To be sure, the current bill is far from perfect. Blood-sucking pharmaceutical giants got a sweetheart backroom deal. Without the much-needed public option, which conservative pols consistently derided as as "socialism," "communism," "fascism," and every other "ism" they could think of, greedy insurance companies still hold all the cards. Although some of their more flagrant abuses may be stymied, they will still flourish in a competitive vacuum.
But this new law is an important beginning. We had to start somewhere.
Conservative columnist David Frum is glum: At the beginning of this process we made a strategic decision: unlike, say, Democrats in 2001 when President Bush proposed his first tax cut, we would make no deal with the administration. No negotiations, no compromise, nothing. We were going for all the marbles... we went for all the marbles, we ended with none. Barack Obama badly wanted Republican votes for his plan. Could we have leveraged his desire to align the plan more closely with conservative views? ...Too late now. They are all the law... We followed the most radical voices in the party and the movement, and they led us to abject and irreversible defeat. There were leaders who knew better, who would have liked to deal. But they were trapped. Conservative talkers on Fox and talk radio had whipped the Republican voting base into such a frenzy that deal-making was rendered impossible... So today’s defeat for free-market economics and Republican values is a huge win for the conservative entertainment industry.

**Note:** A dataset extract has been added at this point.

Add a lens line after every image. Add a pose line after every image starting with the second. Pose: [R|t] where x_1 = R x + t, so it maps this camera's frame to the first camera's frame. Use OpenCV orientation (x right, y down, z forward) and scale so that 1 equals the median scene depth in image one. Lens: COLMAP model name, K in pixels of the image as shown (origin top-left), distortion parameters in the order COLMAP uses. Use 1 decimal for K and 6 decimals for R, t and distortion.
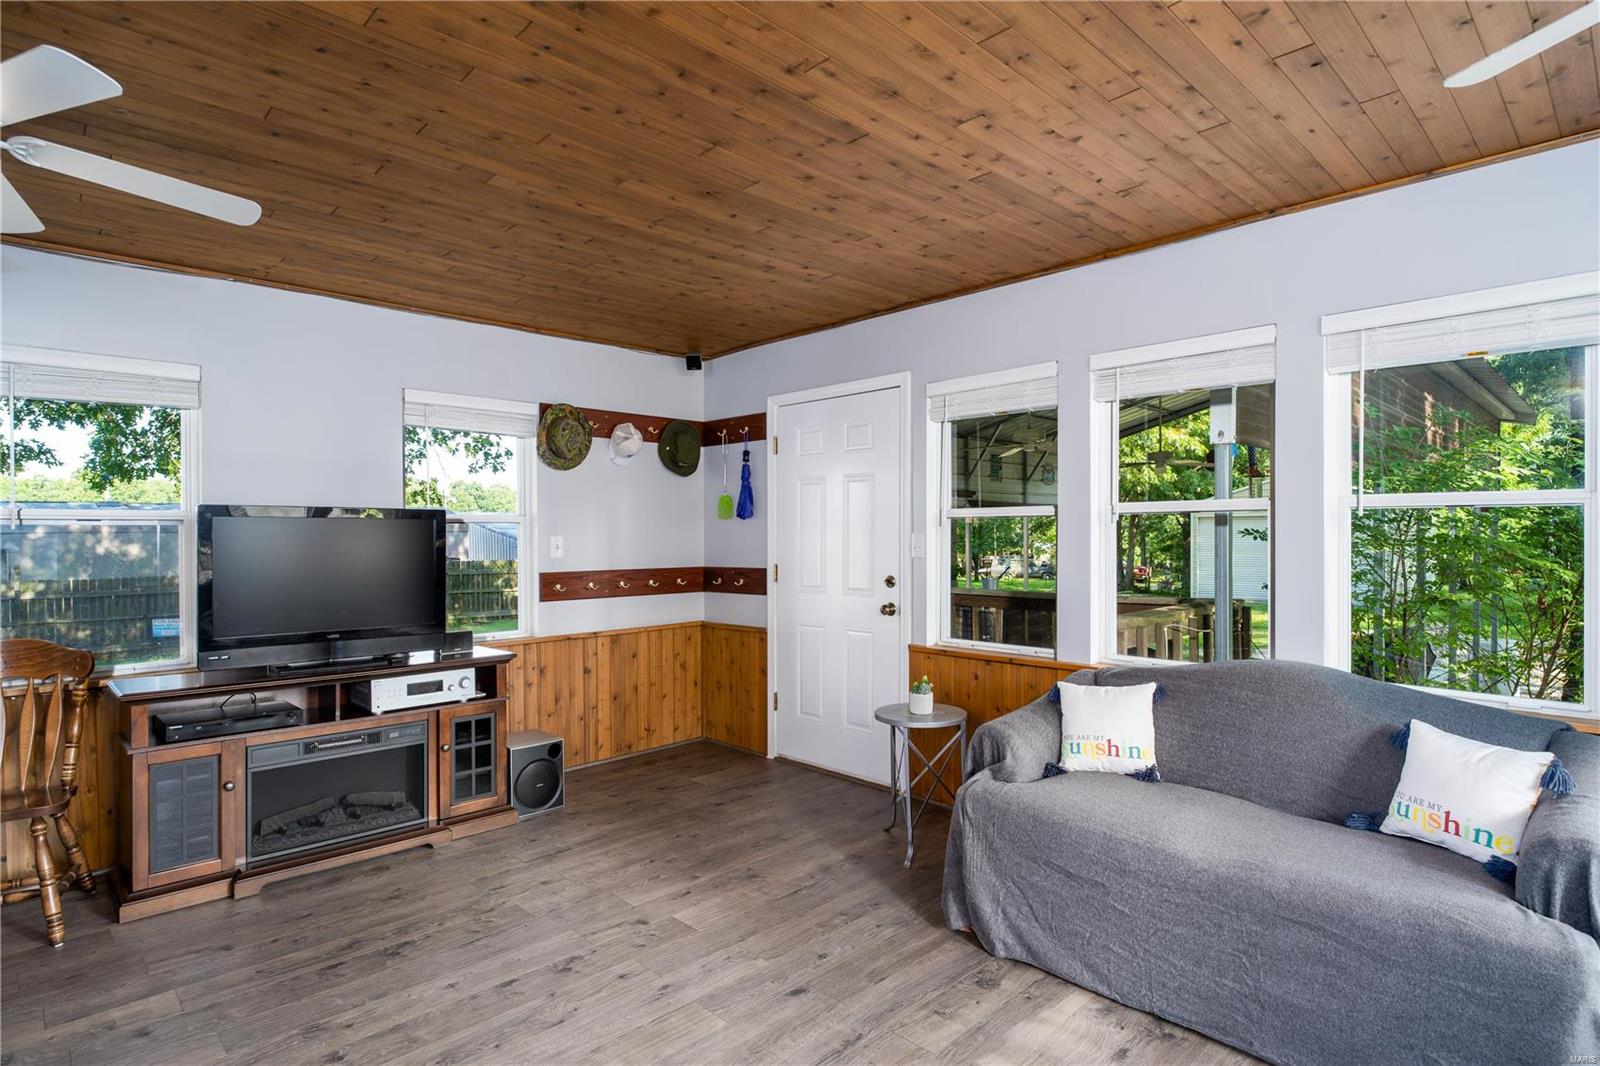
lens RADIAL K [[830.9, 0, 792.9], [0, 830.9, 536.5], [0, 0, 1]] dist [-0.006573, 0.001665]
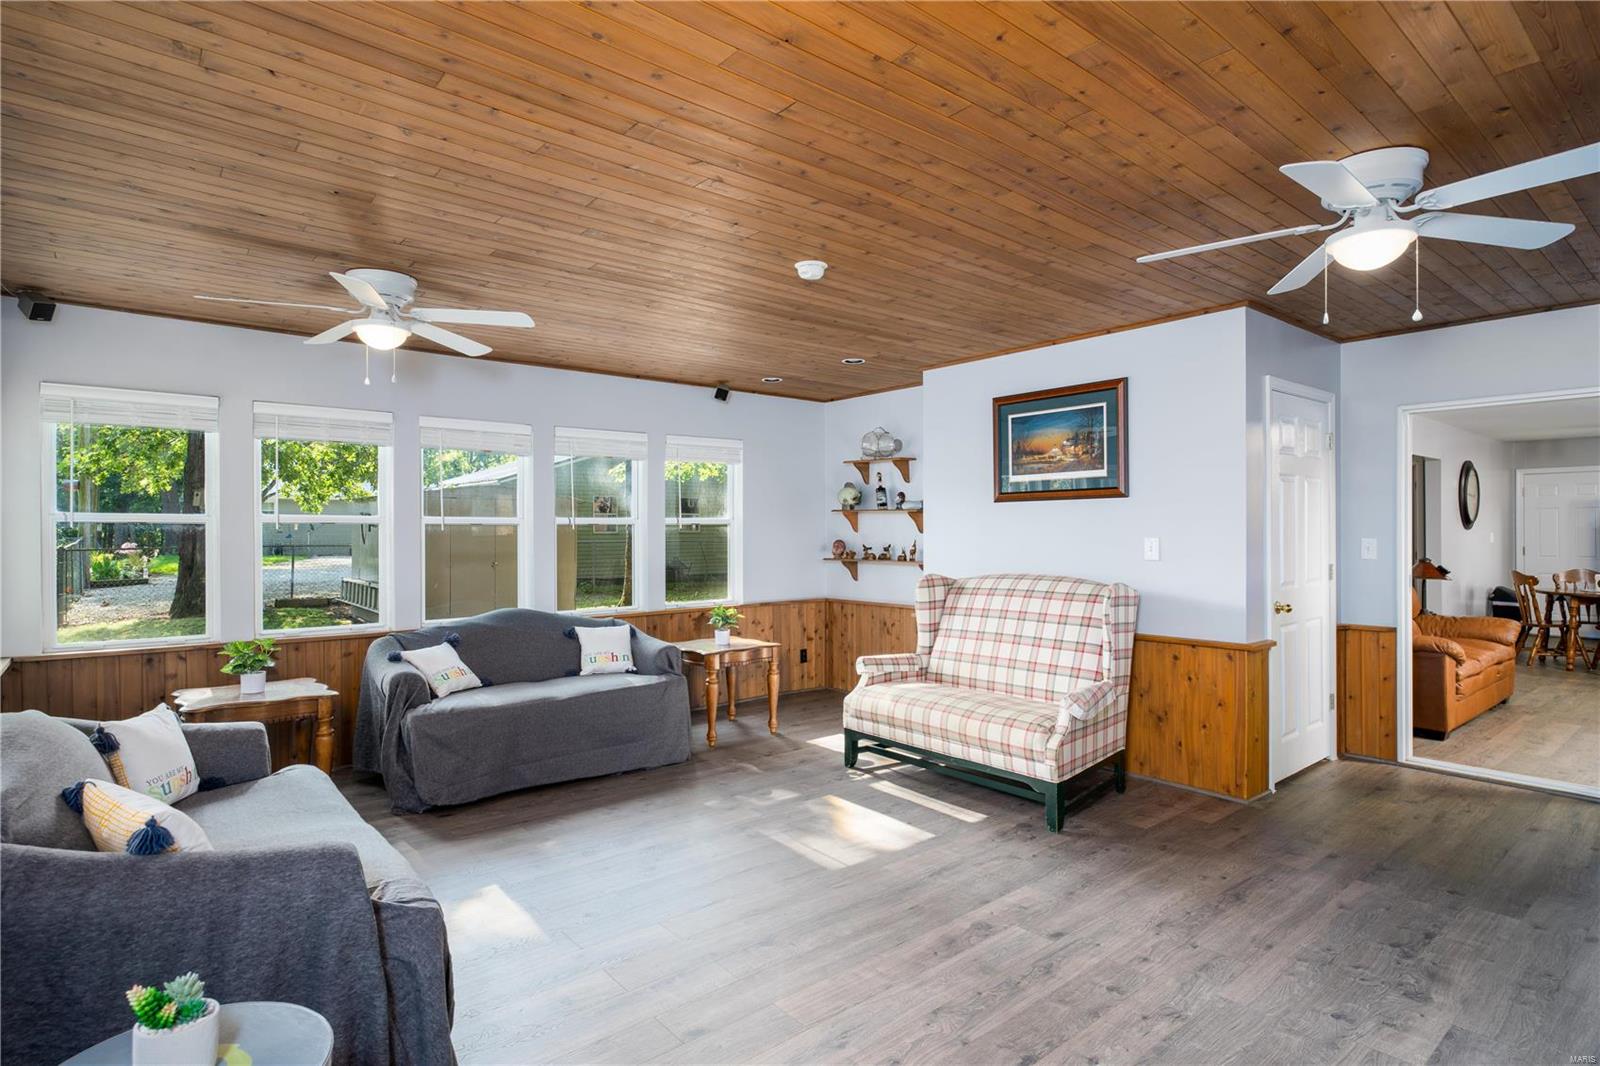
lens RADIAL K [[830.9, 0, 799.6], [0, 830.9, 530.2], [0, 0, 1]] dist [-0.006573, 0.001665]
pose [[-0.997327, 0.007918, 0.072643, -0.124728], [0.008054, 0.999966, 0.001578, -0.006545], [-0.072628, 0.002159, -0.997357, 1.314003]]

I would hardly call reigning in insurance providers' more unconscionable practices a "defeat for free-market economics." Had Congress done that with the banks, a lot of of human suffering might have been avoided. But Republican leaders, starting with former president Ronald Reagan and ending with George Bush, were determined to deregulate America's top financial institutions and take an "anything goes" approach to Wall Street. And we all know where that led us.

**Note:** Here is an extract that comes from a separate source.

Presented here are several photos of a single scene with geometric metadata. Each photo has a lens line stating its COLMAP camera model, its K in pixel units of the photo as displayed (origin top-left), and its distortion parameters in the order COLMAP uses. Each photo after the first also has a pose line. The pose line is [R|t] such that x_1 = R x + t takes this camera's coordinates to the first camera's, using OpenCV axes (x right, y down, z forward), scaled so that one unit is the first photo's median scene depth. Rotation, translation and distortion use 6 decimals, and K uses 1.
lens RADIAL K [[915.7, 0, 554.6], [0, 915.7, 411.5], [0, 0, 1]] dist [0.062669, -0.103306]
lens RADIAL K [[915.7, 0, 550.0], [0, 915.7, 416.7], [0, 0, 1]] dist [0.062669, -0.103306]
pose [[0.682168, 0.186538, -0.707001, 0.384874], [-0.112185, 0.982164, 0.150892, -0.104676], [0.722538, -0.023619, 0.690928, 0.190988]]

This health care bill is not a bad thing - but the tumor of corporate avarice won't be fixed with a legislative Band-Aid, no matter how well-intended. These CEOs and their countless number-crunchers will find other ways to shaft patients and drive up profits. Providing as little health care as possible is how they make money. That basic concept won't change.
Right-wing Christians who have been praying for ZERO reform are already screaming bloody murder. HuffPo contributor Paul Raushenbush questions their motives: It seems to me that the objections to health care reform always come down to selfishness. People who enjoy good health care are worried that their own care might suffer if it were extended to a wider group, or else they resent that they might have to pay a bit more to allow for health care for the poor. Putting aside the fact that those with money will always be able to buy superior health care, and that insurance companies continue to raise costs on health care annually (with reform or without it) the religious objection to these arguments is that they are grounded in making self interest the priority at the expense of the well-being of others. This selfishness is the antithesis of the religious impulse... I cannot think of one religious argument that does not support fundamental health care reform.